By the 1990s, partly as a result of inflated Manhattan rents along with the inflated dot-com economy, people who might otherwise have lived in Manhattan began moving to Park Slope in large numbers. The influx was mainly families and young professionals: hipsters tended to move to Williamsburg, while yuppies tended to move to Park Slope and Greenpoint.
During the second major boom for the neighborhood, Park Slope evolved into a racially and economically mixed neighborhood, a place where stock brokers live alongside poor and middle-class working families. But, this phenomenon is far from natural and is the result of much planning and activism by local community organizations, like the Fifth Avenue Committee, that fought to maintain much of the neighborhood's diversity. A 2001 report by the New York City Rent Guidelines Board found that from 1990 to 1999, rents in New York City jumped anywhere from 37 percent to 48 percent, depending on what kind of building the apartment was in. The explosion of property values inspired real estate agents to be increasingly generous about the borders of Park Slope, not unlike the expansion of Fort Greene into Bedford-Stuyvesant; South Slope, Prospect Heights, Windsor Terrace, Gowanus, Greenwood Heights, and Boerum Hill all became to some extent part of greater Park Slope.
The negative impact, however, of this gentrification is the displacement of the immigrant population that settled in the 1980s. As yuppies began to move into Park Slope, the rising rents made it difficult for low income residents to stay. Thanks to rent stabilization and the "cachet" of specific addresses, it is not uncommon to find those same early immigrants who moved into the neighborhood living adjacent to renters paying two to three times the rent.
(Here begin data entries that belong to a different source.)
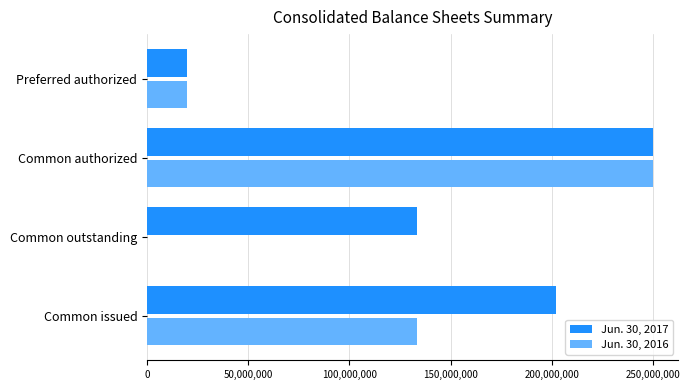

Is it true that Jun. 30, 2016 equals 390615107 at Common authorized?

False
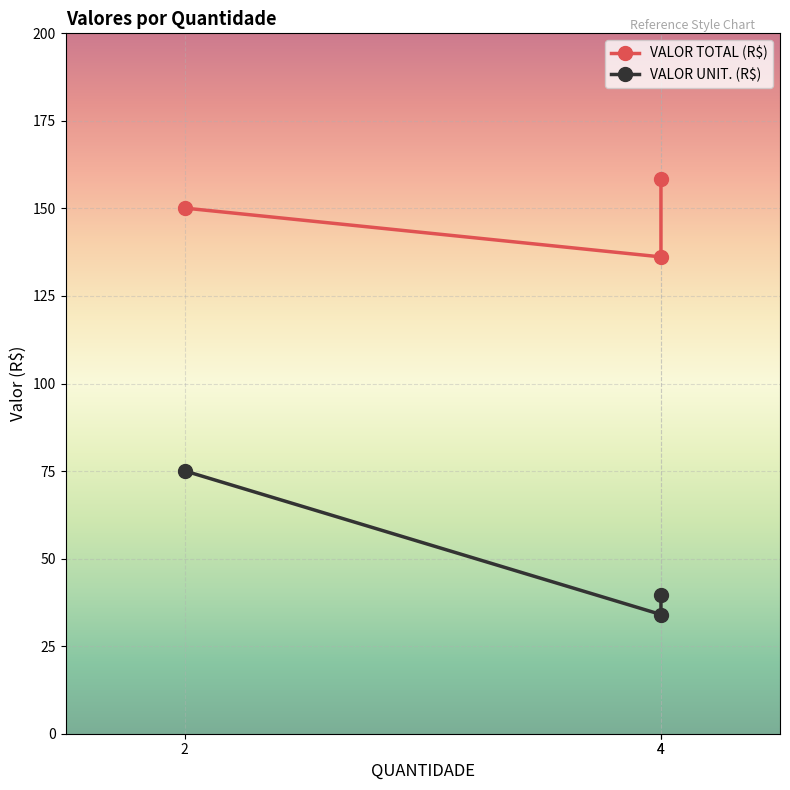

What is the difference between the VALOR UNIT. (R$) values at 4 and 4?

5.6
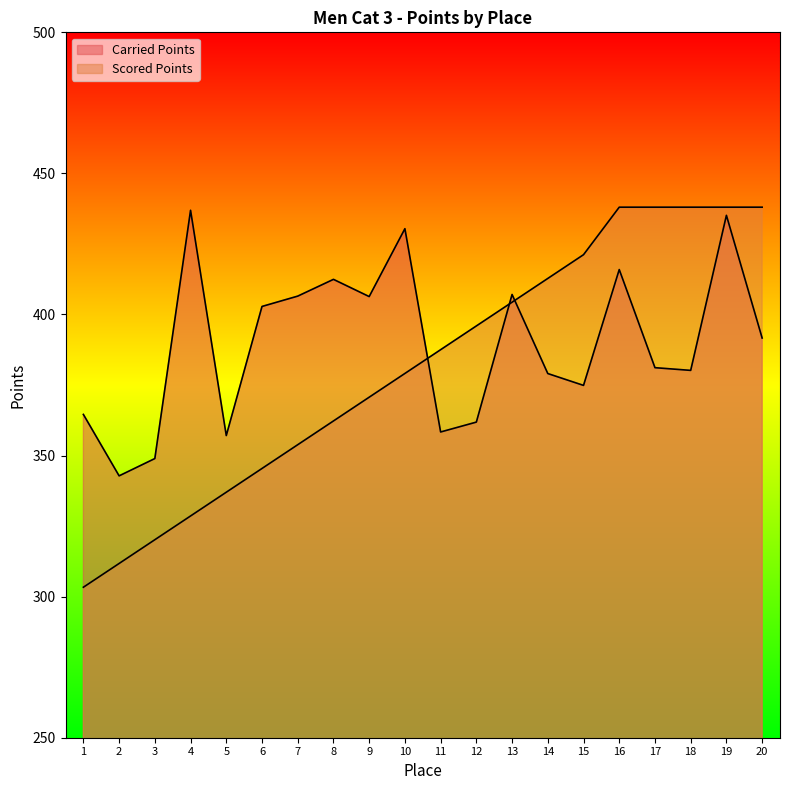

What is the total value across all series at 16?

853.9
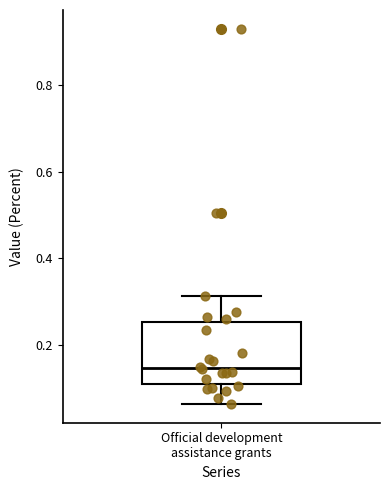

Transcribe this box plot: give where the median line is, the range the box spans, and where the two whiskers end, as read against the y-axis. The values are not printed on the chart, so give them approximately, as read against the axis.

median 0.14, box 0.10 to 0.26, whiskers 0.06 to 0.32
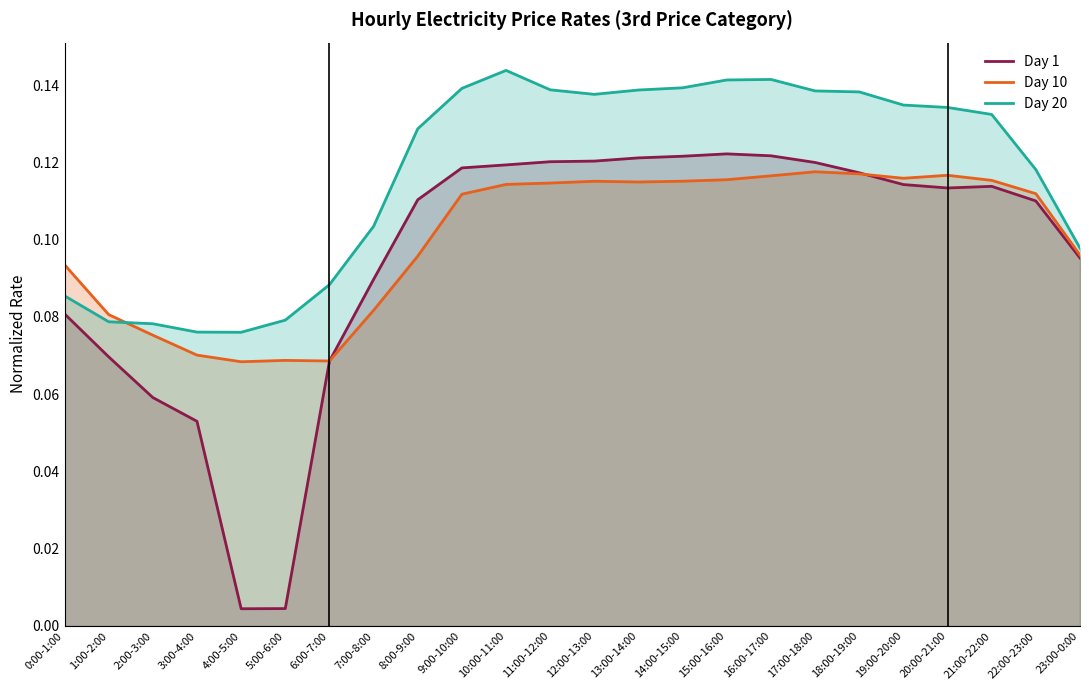

The Day 20 series shows 0.1 at 1:00-2:00. True or false?

True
The commercial impacts of the gentrification can also be seen along the popular 5th Avenue stretch, where numerous banks and bars have replaced neighborhood staples such as the Salvation Army and once popular dollar stores. Similarly, on 7th Avenue, many small family-owned bookstores and coffee shops saw a reduction in clientele when Barnes & Noble and Starbucks appeared in the neighborhood. While gentrification and the ensuing rush of brand name stores normally signal a driving down of prices, in some industries such as food services, prices have gone up. The establishing of base prices by corporate businesses have led smaller establishments such as the local convenience store to raise their prices, yet still maintain them under the base.